**What the exercise asks**
Reproduce the data word for word, from the line containing "Schedule line: volume, stated in gal." up to and including the end of the data, and leave out the pictures.

**Extracted entries**
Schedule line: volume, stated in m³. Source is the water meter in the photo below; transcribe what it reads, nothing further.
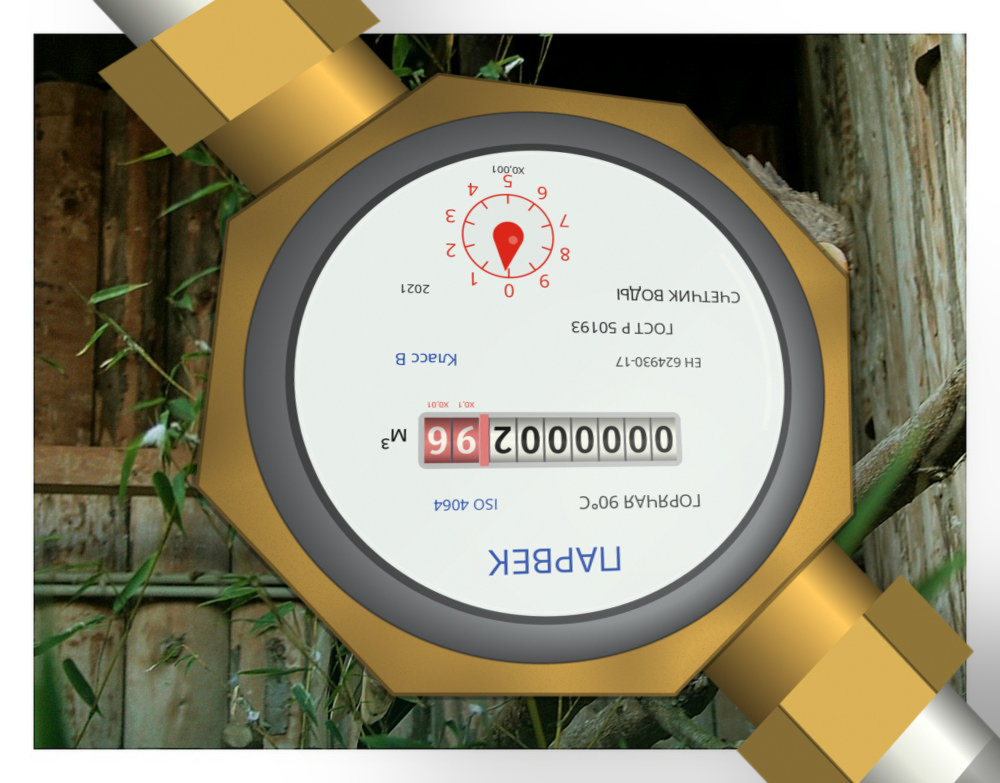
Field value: 2.960 m³
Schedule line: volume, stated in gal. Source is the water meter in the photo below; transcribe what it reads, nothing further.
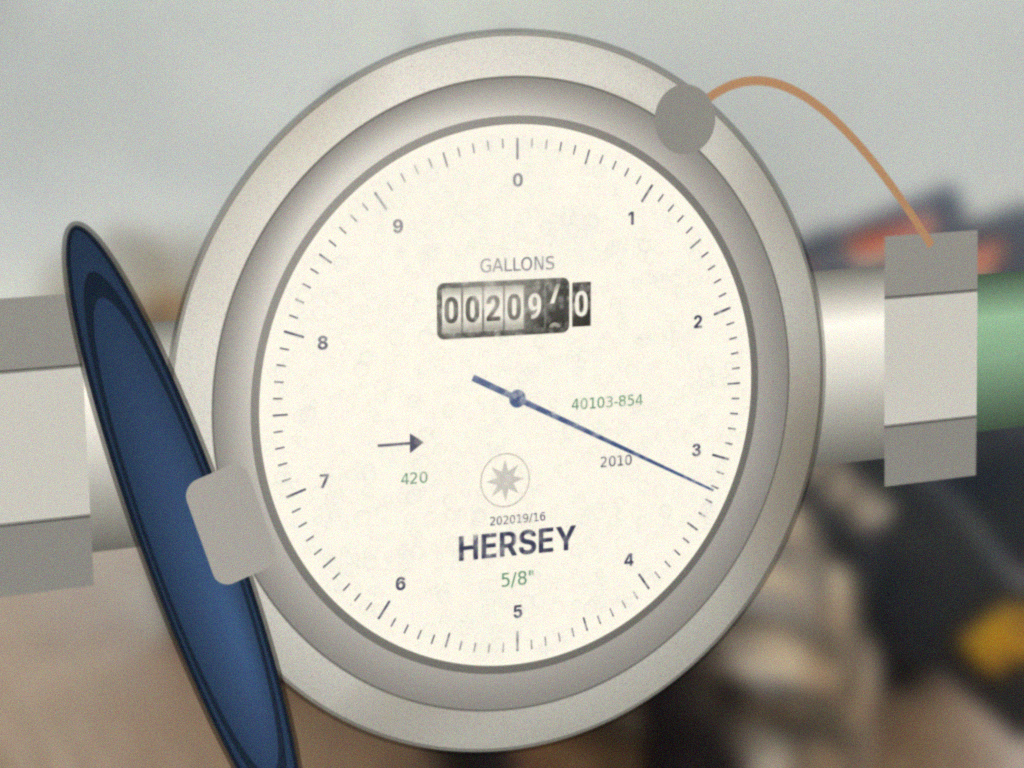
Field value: 20973.2 gal
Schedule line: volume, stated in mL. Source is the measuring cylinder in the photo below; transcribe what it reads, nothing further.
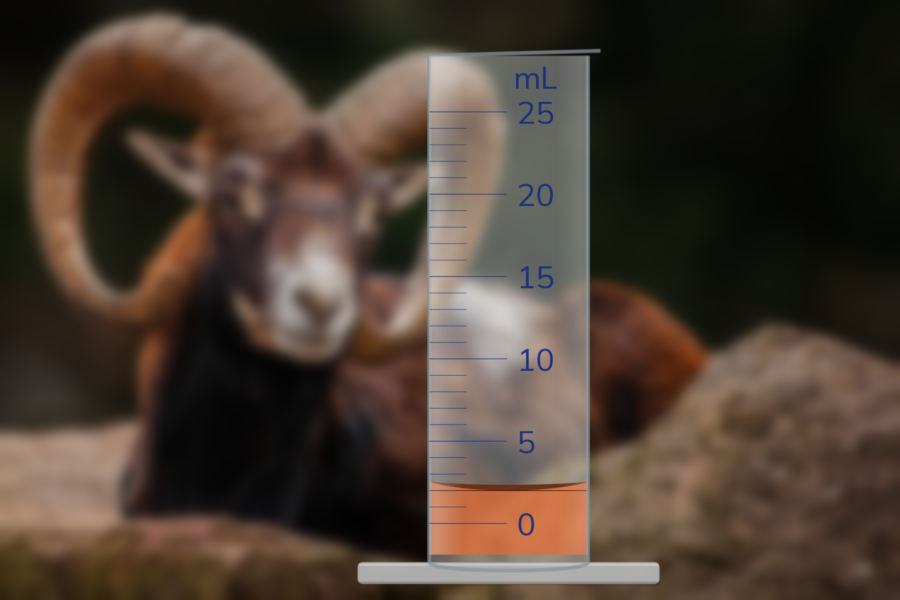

**Exercise solution**
Schedule line: volume, stated in gal. Source is the water meter in the photo below; transcribe what it reads, nothing further.
Field value: 20973.2 gal
Schedule line: volume, stated in mL. Source is the measuring cylinder in the photo below; transcribe what it reads, nothing further.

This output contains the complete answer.